Despite his injury, Plantey's high school physical education teacher encouraged him to continue practicing sports such as basketball, volleyball and handball.

His first contact with adapted skiing was at the age of 14, when he was on vacation with friends in San Martín de los Andes. He was approached by the head of the Argentine adapted ski team who invited him to try skiing. In 2010, Plantey travelled to Aspen, Colorado, U.S., where he had the opportunity to compete against Taylor Walker, the number one-ranked adapted skier. After returning to Argentina, he contacted an instructor who was creating an adapted skiing team in Mendoza Province, and began training at Las Leñas.

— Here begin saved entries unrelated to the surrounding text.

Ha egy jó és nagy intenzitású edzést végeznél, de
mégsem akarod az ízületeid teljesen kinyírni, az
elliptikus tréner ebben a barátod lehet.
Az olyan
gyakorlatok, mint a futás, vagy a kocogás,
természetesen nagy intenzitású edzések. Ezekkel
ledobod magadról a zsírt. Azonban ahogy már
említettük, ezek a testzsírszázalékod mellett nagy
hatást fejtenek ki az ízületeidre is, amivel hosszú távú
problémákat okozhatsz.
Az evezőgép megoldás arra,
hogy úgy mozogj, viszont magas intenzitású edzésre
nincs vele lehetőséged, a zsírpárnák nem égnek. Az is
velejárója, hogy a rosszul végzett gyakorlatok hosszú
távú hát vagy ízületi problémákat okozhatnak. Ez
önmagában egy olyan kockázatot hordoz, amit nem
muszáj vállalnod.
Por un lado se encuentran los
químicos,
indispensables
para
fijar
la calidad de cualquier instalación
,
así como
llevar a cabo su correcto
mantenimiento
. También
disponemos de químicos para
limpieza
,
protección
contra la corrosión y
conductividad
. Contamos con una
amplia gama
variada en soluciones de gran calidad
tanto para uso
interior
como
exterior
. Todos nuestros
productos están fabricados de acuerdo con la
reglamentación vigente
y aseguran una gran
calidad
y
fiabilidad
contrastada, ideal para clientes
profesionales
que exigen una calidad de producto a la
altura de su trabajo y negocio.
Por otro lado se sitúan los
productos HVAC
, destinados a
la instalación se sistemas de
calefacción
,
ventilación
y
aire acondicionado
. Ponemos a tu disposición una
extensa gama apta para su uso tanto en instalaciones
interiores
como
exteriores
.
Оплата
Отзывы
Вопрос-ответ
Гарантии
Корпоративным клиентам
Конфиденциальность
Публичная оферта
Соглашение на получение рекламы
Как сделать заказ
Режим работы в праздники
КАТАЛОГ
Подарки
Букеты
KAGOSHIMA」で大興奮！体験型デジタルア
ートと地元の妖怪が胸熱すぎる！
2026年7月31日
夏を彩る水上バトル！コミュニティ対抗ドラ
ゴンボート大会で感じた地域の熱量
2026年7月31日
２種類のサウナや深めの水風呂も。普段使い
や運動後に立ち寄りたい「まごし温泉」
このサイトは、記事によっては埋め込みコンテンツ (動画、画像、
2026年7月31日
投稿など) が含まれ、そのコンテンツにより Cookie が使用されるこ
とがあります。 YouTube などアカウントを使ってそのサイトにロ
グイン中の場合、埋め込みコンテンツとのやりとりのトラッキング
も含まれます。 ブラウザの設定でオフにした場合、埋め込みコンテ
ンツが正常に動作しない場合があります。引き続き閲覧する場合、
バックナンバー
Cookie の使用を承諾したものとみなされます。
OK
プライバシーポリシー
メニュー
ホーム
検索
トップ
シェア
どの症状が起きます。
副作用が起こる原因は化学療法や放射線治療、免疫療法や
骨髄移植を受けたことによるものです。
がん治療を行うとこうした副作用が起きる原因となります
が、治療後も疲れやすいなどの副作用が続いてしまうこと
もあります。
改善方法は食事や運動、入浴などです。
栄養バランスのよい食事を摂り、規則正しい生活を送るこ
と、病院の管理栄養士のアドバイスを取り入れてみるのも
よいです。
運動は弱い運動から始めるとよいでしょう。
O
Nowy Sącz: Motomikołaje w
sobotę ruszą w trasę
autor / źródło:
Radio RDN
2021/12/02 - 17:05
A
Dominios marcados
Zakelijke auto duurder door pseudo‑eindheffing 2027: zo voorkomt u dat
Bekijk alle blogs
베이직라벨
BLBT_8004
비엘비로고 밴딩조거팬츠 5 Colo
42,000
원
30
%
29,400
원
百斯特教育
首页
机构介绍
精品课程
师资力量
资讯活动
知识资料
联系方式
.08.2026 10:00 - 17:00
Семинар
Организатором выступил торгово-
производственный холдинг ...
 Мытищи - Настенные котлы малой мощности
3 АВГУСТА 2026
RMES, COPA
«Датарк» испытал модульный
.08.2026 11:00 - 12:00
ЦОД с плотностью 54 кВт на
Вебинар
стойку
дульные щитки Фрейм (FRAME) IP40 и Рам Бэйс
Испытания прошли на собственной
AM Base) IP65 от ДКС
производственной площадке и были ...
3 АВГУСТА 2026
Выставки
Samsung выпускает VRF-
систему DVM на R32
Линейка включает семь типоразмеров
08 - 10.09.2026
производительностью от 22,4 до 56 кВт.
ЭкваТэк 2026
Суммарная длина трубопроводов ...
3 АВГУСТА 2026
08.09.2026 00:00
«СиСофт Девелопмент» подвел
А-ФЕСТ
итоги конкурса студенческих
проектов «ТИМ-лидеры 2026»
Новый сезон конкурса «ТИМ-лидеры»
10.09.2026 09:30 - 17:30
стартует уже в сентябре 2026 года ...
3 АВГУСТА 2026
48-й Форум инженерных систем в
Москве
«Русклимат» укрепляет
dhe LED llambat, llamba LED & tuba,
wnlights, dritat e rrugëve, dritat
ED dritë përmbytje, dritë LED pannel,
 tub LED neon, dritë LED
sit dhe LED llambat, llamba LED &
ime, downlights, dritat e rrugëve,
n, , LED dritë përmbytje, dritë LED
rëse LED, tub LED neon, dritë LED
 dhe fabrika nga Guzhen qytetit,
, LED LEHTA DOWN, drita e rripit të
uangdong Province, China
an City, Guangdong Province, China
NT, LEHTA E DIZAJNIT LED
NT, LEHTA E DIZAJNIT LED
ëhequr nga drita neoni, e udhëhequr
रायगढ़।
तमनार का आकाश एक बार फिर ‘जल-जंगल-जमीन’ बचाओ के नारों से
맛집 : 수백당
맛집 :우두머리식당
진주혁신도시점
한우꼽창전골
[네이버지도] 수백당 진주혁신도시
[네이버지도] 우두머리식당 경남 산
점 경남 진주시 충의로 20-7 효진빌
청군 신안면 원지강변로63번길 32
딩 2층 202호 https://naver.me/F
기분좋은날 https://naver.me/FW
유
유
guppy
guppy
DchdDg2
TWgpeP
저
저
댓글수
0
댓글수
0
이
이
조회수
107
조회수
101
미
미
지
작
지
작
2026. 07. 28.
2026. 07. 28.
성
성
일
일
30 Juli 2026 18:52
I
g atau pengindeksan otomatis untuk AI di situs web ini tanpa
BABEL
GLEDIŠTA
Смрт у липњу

In 2010, Plantey travelled the five continents with a friend, writing his experiences in a blog.

==Sports career==
In December 2010, Plantey competed at Copper Mountain, U.S. He finished in 19th place at the 2014 Sochi Paralympic Games and third place in the French National Championship.

In 2017, Plantey was ranked 13th in the Alpine Ski World Championship held in Kranjska Gora, Slovenia. This gave him enough points to qualify for the 2018 Pyeongchang Paralympic Games.

==Personal life==

Plantey is a law student at the University of Buenos Aires, and works at the Council of the Magistracy of the Autonomous City of Buenos Aires.

In 2017, he won an award granted by the ALPI.